December 15, 2025by Indira University
How to Become a Data Scientist After 12th: Degree, Skills & Roadmap
December 15, 2025by Indira University
6 Mins Read

Introduction
A decade ago, “data scientist” sounded like a role reserved for PhD scholars crunching numbers for their research projects. But today, it’s one of the most in-demand careers across tech, finance, healthcare, e-commerce, and even entertainment.
And here’s the surprising part: you don’t need to wait until your master’s degree to begin this journey. You can start right after the 12th, making this the ideal moment to understand how to become a data scientist after 12th.
From predicting market trends and detecting fraud to recommending what you should watch next on Netflix, data science has become the language behind every smart decision. Thus, companies want people who can make sense of clustered data and build intelligent models to drive decisions.
This blog lays out a clear, realistic, 2026-ready roadmap for students who want to step into this field early. You’ll learn what a data scientist actually does, the eligibility after 12th, the best degree and certification paths, and how to start building skills long before graduation.
What does a Data Scientist do?
A data scientist is part analyst and part problem-solver. Their job is to take massive piles of raw, unstructured data and turn it into insights that help companies make smarter decisions.
At its core, the role blends statistics, programming, business understanding, and creativity. A data scientist asks the right questions, explores patterns, builds models, and translates complex findings into simple, actionable outcomes.
Job Roles and Responsibilities
Here’s what data scientists typically do in a day:
- Collect & clean data so it’s usable for analysis
- Explore datasets to spot trends, anomalies, and hidden patterns
- Build machine learning models that predict outcomes
- Evaluate model performance and improve accuracy
- Create dashboards & visualisations to communicate insights
- Collaborate with teams in engineering, product, marketing, or finance
- Solve business problems using data-driven reasoning
- Present insights in a way that decision-makers can act on
Career Opportunities After Data Science Course
Here are some of the top job roles learners can grow into:
- Data Analyst
- Junior Data Scientist
- Business Analyst
- Machine Learning Engineer
- AI Engineer
- Data Engineer
- BI Developer / Power BI Analyst
- Research Analyst
Data Scientist Eligibility After 12th
There’s no formal “data science eligibility” at the 12th level, but colleges and employers generally look for the following:
- 12th Pass from Any Recognised Board: You can start your data science journey right after Class 12, no matter which stream you studied, i.e. Science, Commerce, or Arts.

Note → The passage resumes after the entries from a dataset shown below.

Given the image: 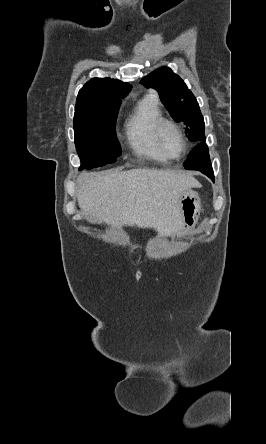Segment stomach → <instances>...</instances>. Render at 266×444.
<instances>
[{
	"mask_svg": "<svg viewBox=\"0 0 266 444\" xmlns=\"http://www.w3.org/2000/svg\"><path fill=\"white\" fill-rule=\"evenodd\" d=\"M201 211V203L198 194L187 189L181 195L179 201V215L182 233L190 231L197 223Z\"/></svg>",
	"mask_w": 266,
	"mask_h": 444,
	"instance_id": "obj_1",
	"label": "stomach"
}]
</instances>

- Comfort with Math & Logical Thinking: You don’t need to be a math genius, but a basic understanding of numbers and logical reasoning makes learning easier.
- Problem-Solving Aptitude: If you enjoy puzzles, patterns, or figuring out the optimal solution, you’re already aligned with the core of data science.
- No Prior Coding Required: You don’t need to know Python, SQL, or ML before joining a degree program. These skills are learned gradually during your UG course and through certifications.
- Optional Entrance Exams (University-Specific): Some institutions conduct entrance tests or interviews to understand your aptitude, while others admit based on merit.
2026 Roadmap: Pathway to Become a Data Scientist After 12th
How to become a Data Scientist after 12th, this question has no sure-shot one answer. It isn’t about choosing one definite pathway or one perfect degree.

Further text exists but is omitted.